Excerpt:
Daniel Filan

A discussion on the usefulness on 538's forecasts

Recently, an article was published decrying the usefulness of 538’s forecasts of political events and Nate Silver’s opinions. I thought that this was largely misguided, and so got in an argument on Facebook about it. The argument is preserved for posterity, because I basically agree with what I said.

My first response to the article:

He bases his claim to have succeeded off his having given Trump a somewhat higher probability of a win than some other people.

Make that a significantly higher probability of a win than anyone else who was forecasting based off poll data (rather than yard signs/halloween costumes/feelings). I’m pretty sure the closest contender was the upshot, who gave Trump half the chance of winning than Silver did. That’s a pretty significant difference.

Silver makes sure to hedge every statement carefully so that he can never actually be wrong. And when things don’t go his way, he lectures the public on their ignorance of statistics. After all, probability isn’t certainty, he didn’t say it would definitely happen.

Sure, but things usually go his way. You can check this by looking at all the races that he predicted this year and in previous years - he ends up looking relatively good.

Work order:
Can you reproduce the whole post about the usefulness of 538's forecasts, word for word?

Data records:
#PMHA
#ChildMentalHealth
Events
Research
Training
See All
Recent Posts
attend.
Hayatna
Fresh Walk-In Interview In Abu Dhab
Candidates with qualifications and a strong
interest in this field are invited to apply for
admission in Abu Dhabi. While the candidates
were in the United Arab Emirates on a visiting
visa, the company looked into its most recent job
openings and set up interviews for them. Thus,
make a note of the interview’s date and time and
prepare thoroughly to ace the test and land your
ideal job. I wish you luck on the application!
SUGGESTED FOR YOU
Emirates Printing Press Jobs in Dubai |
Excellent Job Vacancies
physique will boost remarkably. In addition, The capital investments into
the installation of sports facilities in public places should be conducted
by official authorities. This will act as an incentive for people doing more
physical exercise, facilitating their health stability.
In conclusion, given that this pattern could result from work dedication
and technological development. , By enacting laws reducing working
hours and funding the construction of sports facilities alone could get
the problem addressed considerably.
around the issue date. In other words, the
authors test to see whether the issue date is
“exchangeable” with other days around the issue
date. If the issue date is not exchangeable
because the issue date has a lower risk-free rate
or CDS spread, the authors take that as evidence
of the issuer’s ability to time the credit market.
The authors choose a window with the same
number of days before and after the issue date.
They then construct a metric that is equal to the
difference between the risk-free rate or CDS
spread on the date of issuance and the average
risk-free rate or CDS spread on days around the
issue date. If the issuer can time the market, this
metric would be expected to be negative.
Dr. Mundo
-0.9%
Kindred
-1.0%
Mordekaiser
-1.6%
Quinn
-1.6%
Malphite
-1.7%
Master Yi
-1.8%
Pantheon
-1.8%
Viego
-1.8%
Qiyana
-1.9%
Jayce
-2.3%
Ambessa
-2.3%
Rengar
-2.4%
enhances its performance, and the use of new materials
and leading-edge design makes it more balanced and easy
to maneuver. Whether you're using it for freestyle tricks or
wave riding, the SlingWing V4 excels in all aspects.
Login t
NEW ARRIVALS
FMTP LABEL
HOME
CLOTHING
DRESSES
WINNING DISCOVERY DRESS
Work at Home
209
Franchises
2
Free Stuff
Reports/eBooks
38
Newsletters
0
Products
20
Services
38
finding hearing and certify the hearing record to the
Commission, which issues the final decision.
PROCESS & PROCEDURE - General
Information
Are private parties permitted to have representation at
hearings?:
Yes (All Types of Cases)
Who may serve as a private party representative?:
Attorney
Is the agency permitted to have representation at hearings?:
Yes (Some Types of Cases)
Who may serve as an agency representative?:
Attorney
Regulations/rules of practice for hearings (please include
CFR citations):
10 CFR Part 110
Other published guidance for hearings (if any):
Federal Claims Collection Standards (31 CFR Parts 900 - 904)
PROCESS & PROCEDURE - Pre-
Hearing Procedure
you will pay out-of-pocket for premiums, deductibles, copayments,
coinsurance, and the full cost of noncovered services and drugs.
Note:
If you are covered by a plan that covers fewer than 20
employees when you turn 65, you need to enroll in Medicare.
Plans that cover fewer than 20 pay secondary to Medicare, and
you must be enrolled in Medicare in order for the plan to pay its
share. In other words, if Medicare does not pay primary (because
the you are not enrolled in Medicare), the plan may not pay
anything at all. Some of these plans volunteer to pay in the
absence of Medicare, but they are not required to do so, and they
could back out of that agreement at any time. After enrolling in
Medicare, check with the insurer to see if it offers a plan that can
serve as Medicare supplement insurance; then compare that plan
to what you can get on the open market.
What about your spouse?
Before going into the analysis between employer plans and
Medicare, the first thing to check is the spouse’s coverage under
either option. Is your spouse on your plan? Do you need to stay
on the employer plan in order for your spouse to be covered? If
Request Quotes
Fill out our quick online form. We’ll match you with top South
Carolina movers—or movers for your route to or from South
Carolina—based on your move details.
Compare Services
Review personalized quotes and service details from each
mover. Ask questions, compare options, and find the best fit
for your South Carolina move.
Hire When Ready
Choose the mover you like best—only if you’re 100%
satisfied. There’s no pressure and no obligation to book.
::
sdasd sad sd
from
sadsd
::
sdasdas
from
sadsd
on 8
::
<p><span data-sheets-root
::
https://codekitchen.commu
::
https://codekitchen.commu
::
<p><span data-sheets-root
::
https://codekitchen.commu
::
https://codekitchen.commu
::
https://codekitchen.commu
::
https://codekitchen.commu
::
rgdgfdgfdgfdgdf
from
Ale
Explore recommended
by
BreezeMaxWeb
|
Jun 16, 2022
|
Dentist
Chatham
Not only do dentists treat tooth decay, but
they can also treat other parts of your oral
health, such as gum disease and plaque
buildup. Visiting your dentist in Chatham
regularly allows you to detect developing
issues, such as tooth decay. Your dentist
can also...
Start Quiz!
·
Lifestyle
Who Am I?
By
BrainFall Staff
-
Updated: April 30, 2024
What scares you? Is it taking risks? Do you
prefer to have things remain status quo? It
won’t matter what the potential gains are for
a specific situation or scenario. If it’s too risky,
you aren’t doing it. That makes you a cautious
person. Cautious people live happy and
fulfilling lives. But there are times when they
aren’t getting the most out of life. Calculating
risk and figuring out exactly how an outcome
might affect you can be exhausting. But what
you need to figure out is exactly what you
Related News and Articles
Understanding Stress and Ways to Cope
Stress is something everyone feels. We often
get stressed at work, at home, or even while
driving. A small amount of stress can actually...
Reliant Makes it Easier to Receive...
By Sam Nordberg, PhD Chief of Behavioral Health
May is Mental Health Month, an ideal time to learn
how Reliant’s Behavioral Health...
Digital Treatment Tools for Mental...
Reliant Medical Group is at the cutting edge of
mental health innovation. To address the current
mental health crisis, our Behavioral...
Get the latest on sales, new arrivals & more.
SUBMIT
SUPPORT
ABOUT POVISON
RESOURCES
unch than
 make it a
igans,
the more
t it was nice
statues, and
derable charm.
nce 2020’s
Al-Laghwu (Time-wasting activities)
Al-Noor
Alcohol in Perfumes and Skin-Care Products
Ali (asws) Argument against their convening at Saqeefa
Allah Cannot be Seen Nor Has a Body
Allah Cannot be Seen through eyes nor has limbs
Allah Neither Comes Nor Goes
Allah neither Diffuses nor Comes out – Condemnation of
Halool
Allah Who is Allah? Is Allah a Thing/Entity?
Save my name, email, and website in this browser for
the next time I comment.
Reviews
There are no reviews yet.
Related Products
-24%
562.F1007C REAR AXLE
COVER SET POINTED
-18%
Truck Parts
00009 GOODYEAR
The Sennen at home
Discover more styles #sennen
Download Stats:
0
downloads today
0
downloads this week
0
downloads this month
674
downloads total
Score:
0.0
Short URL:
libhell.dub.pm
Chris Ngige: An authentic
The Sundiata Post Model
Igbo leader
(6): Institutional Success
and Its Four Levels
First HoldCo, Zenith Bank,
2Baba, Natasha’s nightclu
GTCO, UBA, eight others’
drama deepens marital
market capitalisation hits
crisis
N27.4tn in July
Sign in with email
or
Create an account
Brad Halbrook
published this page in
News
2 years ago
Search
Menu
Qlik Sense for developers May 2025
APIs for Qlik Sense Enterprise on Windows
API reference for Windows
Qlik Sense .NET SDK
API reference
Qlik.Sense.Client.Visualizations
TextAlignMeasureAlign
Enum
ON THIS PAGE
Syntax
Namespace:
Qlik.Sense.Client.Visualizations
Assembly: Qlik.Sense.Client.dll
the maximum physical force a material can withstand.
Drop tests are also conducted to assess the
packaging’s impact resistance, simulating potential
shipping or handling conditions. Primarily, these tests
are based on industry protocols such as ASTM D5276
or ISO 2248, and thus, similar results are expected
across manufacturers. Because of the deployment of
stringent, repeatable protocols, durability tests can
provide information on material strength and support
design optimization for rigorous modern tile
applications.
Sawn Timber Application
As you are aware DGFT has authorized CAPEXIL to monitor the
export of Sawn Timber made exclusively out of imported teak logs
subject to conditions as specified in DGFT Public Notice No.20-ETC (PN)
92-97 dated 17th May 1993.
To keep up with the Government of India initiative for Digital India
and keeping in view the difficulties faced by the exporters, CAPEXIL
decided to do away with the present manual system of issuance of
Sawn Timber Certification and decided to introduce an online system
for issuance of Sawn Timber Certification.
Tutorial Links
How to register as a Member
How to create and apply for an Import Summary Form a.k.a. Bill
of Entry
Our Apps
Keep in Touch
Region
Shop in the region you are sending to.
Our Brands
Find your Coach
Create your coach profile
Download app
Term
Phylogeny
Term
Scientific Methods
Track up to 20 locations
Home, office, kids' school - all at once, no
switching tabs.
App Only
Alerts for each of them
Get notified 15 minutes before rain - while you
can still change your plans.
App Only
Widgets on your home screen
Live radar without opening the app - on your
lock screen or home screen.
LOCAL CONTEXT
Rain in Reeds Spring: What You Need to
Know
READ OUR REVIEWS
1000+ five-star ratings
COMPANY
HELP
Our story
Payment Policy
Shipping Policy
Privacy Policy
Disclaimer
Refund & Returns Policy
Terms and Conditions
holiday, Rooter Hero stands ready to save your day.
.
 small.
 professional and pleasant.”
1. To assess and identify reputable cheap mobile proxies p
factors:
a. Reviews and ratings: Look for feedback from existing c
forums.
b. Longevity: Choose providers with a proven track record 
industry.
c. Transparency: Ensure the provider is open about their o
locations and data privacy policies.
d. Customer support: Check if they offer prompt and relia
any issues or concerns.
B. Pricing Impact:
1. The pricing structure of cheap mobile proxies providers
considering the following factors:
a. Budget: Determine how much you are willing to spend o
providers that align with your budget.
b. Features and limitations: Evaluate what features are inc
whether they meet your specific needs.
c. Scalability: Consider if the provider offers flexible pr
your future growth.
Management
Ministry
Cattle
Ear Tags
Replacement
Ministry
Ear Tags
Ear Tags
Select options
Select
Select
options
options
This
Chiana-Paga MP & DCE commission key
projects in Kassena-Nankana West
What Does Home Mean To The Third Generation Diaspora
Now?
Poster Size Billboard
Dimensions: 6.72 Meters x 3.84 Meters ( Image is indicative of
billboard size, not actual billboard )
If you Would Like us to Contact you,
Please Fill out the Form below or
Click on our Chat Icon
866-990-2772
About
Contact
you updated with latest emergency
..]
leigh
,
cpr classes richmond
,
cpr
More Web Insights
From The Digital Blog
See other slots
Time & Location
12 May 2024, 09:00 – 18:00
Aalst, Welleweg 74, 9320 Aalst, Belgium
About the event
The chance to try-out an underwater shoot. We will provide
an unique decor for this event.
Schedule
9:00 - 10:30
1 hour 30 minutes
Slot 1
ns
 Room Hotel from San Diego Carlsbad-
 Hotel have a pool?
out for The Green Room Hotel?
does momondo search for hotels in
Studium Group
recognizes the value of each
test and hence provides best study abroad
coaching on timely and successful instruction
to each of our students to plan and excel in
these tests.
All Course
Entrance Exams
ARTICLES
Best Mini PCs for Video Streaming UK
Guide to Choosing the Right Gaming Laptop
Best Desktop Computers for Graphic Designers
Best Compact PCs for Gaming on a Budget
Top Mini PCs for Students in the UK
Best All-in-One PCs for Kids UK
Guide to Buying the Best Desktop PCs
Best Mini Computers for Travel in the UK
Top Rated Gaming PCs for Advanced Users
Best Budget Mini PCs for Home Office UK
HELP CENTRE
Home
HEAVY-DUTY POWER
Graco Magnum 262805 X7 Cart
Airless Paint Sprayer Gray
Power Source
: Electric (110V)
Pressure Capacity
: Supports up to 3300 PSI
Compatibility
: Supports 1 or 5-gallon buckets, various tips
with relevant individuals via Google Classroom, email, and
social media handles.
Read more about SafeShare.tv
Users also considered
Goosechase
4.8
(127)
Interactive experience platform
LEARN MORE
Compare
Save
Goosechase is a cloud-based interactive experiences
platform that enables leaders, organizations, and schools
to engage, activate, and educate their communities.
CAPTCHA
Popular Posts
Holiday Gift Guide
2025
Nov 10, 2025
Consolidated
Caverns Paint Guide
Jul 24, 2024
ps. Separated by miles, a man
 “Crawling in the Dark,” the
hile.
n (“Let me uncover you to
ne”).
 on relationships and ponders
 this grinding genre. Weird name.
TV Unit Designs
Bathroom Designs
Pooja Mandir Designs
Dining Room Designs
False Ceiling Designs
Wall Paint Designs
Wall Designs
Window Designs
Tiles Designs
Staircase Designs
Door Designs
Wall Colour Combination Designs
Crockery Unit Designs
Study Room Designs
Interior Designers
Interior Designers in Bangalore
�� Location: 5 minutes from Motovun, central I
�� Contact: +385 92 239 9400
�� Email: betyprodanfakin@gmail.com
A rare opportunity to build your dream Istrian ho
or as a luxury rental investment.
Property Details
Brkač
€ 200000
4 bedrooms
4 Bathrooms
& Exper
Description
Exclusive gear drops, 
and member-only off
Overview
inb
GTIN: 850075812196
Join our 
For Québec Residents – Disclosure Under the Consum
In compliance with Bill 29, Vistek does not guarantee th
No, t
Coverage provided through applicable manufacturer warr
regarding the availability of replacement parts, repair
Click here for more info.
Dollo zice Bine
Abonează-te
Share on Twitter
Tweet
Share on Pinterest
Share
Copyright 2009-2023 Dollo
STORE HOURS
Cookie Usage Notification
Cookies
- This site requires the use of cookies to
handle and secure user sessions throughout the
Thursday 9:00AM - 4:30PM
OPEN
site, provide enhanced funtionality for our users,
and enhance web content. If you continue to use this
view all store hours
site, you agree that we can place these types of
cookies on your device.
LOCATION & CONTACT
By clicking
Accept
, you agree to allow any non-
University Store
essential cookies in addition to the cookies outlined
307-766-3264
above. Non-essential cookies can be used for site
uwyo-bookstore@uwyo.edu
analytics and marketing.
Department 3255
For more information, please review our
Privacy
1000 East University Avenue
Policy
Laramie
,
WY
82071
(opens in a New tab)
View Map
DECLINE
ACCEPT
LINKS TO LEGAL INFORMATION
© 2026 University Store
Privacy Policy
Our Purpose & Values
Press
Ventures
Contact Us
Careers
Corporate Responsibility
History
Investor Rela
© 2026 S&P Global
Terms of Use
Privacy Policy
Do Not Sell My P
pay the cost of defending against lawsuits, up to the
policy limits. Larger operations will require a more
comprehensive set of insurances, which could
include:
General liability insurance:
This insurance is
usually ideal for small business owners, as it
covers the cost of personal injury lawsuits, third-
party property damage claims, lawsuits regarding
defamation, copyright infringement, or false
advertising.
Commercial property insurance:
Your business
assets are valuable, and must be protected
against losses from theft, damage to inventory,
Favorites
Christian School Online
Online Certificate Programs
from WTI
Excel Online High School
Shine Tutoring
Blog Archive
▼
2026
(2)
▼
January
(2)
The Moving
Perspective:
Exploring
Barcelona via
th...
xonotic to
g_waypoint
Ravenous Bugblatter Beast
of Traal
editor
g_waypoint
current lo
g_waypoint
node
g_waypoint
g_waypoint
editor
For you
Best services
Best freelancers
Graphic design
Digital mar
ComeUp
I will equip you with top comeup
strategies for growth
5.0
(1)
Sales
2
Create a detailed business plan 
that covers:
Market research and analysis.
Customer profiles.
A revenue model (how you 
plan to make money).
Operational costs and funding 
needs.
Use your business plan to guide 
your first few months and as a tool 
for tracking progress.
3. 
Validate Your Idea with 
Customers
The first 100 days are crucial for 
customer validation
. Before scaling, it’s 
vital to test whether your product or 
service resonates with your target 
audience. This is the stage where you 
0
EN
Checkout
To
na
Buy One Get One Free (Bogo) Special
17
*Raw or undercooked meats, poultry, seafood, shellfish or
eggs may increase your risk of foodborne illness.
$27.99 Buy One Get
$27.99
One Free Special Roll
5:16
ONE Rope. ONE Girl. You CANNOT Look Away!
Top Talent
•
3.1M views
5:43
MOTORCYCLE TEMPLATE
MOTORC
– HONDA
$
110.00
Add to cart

Final answer:
Daniel Filan

A discussion on the usefulness on 538's forecasts

Recently, an article was published decrying the usefulness of 538’s forecasts of political events and Nate Silver’s opinions. I thought that this was largely misguided, and so got in an argument on Facebook about it. The argument is preserved for posterity, because I basically agree with what I said.

My first response to the article:

He bases his claim to have succeeded off his having given Trump a somewhat higher probability of a win than some other people.

Make that a significantly higher probability of a win than anyone else who was forecasting based off poll data (rather than yard signs/halloween costumes/feelings). I’m pretty sure the closest contender was the upshot, who gave Trump half the chance of winning than Silver did. That’s a pretty significant difference.

Silver makes sure to hedge every statement carefully so that he can never actually be wrong. And when things don’t go his way, he lectures the public on their ignorance of statistics. After all, probability isn’t certainty, he didn’t say it would definitely happen.

Sure, but things usually go his way. You can check this by looking at all the races that he predicted this year and in previous years - he ends up looking relatively good.